None other than Billy Strings himself took notice, especially after folks were tagging Strings and saying he had stiff competition coming up behind him. “Kinda rude of him to be this good honestly,” Strings piped up about Luke Black. “Luckily for me we’re on the same team.” That was a pretty big endorsement for Luke and Mountain Grass Unit to say the least.

Recently, Mountain Grass Unit’s entire set from Telluride was released on YouTube:


Then in September as part of the IBMA’s World of Bluegrass festival/conference, the paths of Billy Strings and Luke Black finally converged, with Black joining Strings on stage for a rendition of “Hello City Limits” at The Signal in Chattanooga.

Similar to Billy Strings, Mountain Grass Unit have that perfect blend of a strong traditional bluegrass foundation, with the fearlessness to take bluegrass beyond it’s conventional borders while still being tethered to the music’s roots. The legendary Tony Rice is often cited as being indicative of their sound, which makes sense since guitar player Luke Black cites Rice as a primary influence, specifically referencing Tony’s 1979 album Manzanita as a compass point.

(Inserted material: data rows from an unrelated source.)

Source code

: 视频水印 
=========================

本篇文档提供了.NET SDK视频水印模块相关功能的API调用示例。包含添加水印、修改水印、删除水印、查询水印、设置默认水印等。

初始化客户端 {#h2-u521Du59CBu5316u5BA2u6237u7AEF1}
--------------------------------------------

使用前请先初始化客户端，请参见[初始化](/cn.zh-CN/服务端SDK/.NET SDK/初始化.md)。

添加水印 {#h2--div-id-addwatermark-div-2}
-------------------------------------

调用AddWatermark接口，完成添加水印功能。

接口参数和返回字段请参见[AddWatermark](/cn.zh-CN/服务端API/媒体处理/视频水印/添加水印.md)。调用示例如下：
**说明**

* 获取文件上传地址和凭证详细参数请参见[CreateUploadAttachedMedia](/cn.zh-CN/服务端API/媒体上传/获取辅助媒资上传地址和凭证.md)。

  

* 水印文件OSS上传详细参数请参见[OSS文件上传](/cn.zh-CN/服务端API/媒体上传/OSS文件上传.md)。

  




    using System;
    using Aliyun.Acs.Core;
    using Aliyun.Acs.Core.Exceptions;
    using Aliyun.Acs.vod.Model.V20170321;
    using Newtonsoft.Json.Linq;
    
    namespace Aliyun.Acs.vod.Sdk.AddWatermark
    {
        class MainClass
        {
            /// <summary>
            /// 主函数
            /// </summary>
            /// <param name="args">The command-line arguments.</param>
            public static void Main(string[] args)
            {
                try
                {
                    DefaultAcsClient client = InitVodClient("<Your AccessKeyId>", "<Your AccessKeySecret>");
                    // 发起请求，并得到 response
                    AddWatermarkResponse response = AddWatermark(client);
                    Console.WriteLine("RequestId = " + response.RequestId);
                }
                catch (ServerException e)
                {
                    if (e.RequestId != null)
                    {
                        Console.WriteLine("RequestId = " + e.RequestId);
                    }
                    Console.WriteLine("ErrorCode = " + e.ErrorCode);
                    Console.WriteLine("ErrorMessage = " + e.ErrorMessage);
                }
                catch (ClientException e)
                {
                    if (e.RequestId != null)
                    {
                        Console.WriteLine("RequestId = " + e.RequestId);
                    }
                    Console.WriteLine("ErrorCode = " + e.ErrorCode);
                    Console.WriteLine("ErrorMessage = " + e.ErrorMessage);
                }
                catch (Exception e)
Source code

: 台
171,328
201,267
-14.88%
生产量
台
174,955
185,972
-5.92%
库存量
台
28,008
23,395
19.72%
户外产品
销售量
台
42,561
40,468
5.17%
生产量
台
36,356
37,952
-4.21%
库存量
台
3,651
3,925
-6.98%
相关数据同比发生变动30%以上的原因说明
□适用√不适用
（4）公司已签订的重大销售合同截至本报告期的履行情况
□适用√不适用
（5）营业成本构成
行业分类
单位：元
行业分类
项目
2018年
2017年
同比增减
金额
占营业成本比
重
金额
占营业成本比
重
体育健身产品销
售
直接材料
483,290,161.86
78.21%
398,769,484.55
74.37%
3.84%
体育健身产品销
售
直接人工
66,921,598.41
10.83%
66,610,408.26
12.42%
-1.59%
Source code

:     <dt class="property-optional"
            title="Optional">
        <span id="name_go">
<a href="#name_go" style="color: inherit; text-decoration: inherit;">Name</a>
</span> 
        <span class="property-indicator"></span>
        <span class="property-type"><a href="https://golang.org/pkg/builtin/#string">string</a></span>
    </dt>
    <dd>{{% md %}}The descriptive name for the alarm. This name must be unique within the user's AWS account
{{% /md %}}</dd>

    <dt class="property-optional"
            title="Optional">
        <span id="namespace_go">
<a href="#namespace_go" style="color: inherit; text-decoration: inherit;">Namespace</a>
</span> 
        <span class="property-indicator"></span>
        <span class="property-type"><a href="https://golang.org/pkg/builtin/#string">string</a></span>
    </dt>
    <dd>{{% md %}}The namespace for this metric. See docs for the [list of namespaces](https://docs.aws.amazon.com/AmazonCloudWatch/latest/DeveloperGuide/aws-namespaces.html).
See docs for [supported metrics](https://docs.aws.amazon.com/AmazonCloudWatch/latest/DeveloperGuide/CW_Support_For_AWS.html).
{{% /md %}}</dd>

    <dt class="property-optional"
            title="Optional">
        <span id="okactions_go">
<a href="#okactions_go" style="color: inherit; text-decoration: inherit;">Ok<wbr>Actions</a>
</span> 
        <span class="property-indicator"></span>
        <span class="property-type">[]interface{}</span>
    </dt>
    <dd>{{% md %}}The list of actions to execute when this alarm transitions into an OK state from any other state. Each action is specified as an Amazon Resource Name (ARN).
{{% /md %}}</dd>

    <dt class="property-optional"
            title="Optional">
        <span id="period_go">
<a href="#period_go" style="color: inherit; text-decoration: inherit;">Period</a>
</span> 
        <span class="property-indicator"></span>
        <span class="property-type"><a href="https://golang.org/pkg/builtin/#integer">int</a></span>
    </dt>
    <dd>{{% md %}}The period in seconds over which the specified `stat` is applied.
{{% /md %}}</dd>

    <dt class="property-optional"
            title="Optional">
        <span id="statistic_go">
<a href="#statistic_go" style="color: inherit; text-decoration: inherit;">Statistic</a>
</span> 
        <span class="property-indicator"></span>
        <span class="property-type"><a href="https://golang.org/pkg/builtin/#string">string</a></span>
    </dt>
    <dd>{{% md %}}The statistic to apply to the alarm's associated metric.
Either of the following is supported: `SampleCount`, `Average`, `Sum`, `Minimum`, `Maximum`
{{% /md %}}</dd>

Artists and bands like Mountain Grass Unit, East Nash Grass, Shadowgrass, Colorado’s Clay Street Unit, and East Kentucky’s The Creekers who recently signed a major label deal are the kinds of performers who couldn’t just survive whatever AI is about to wreak upon music, they might even excel in the post-AI environment.

It’s performers who can unplug, primarily rely on wood and wire to create their music, who can excel in the live context, and illustrate the pinnacle of human potential who will survive whatever the technology Apocalypse we’re staring into the teeth of has in store. Mountain Grass Unit certainly fits that bill, and ensures the future of bluegrass is in good hands.